Abstract

Purpose This study aims to examine the impact of intangible investment on non-financial performance. This study also examines the moderating effect of the COVID-19 pandemic on this relationship. Design/methodology/approach This study extracted data from annual reports for a sample of Egyptian firms from 2012 to 2020. This study used the generalized method of moment for testing research. Findings This study finds that intangible investment positively affects non-financial performance and the COVID-19 pandemic has weakened this positive effect. Research limitations/implications A small sample size is one of the limitations of this study. Furthermore, because of the lack of data in Egypt, the analysis does not include other measures of intangible investment. Finally, the sectoral analysis does not include all sectors because of the lack of observations in some sectors. Practical implications This study offers practical and social implications. It would help policymakers, regulators and shareholders to realize the importance of the intangible investment and also shed light on the consequences of the COVID-19 pandemic. It also offers managerial implications.
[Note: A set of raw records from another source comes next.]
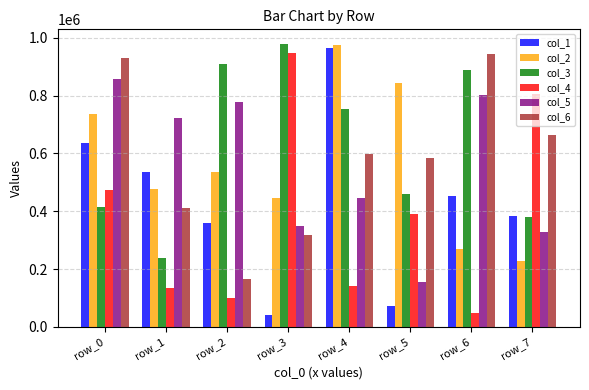

Reading left to right, transcribe all the data shown in this chart.

col_1: row_0=637584	row_1=534324	row_2=360574	row_3=39522	row_4=965595	row_5=70780	row_6=453211	row_7=382139
col_2: row_0=735977	row_1=478488	row_2=533948	row_3=444784	row_4=974249	row_5=843684	row_6=270851	row_7=227154
col_3: row_0=413847	row_1=237901	row_2=907472	row_3=979974	row_4=754239	row_5=458989	row_6=889041	row_7=380973
col_4: row_0=472132	row_1=132940	row_2=98436	row_3=945956	row_4=143050	row_5=389235	row_6=49277	row_7=803877
col_5: row_0=855705	row_1=723649	row_2=777154	row_3=349496	row_4=446998	row_5=156080	row_6=803222	row_7=329743
col_6: row_0=929941	row_1=412399	row_2=167073	row_3=316471	row_4=598427	row_5=583641	row_6=944563	row_7=662607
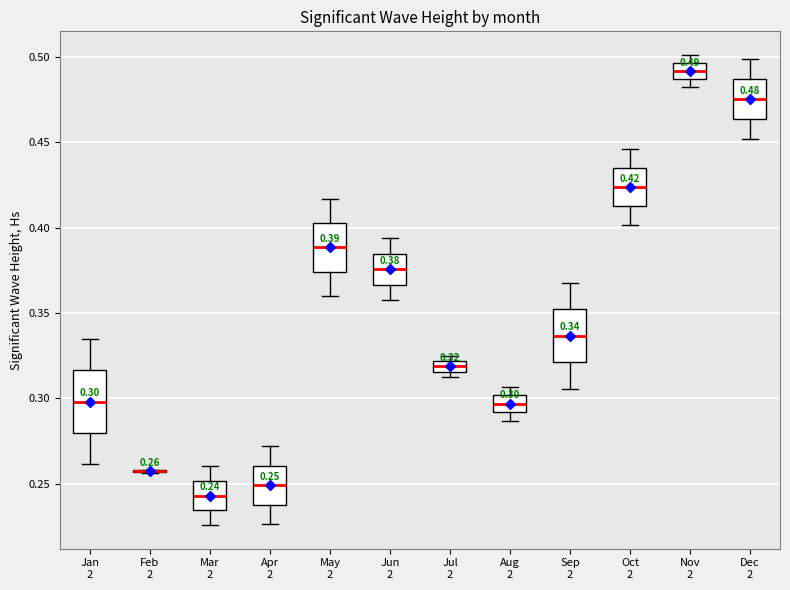

Comparing the boxes themselves (not the whiskers), which one is the tallest?

Jan 2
It motivates managers to invest more in intangible investment as an important resource to increase customer satisfaction and loyalty, enhance the internal operating performance and improve learning and growth, which result in creating sustainable competitive advantage. Originality/value This study provides new empirical evidence on the impact of intangible investment on different dimensions of non-financial performance. To the best of the authors’ knowledge, this paper offers the first empirical evidence on the moderating role of the COVID-19 pandemic in the relationship between intangible investment and non-financial performance.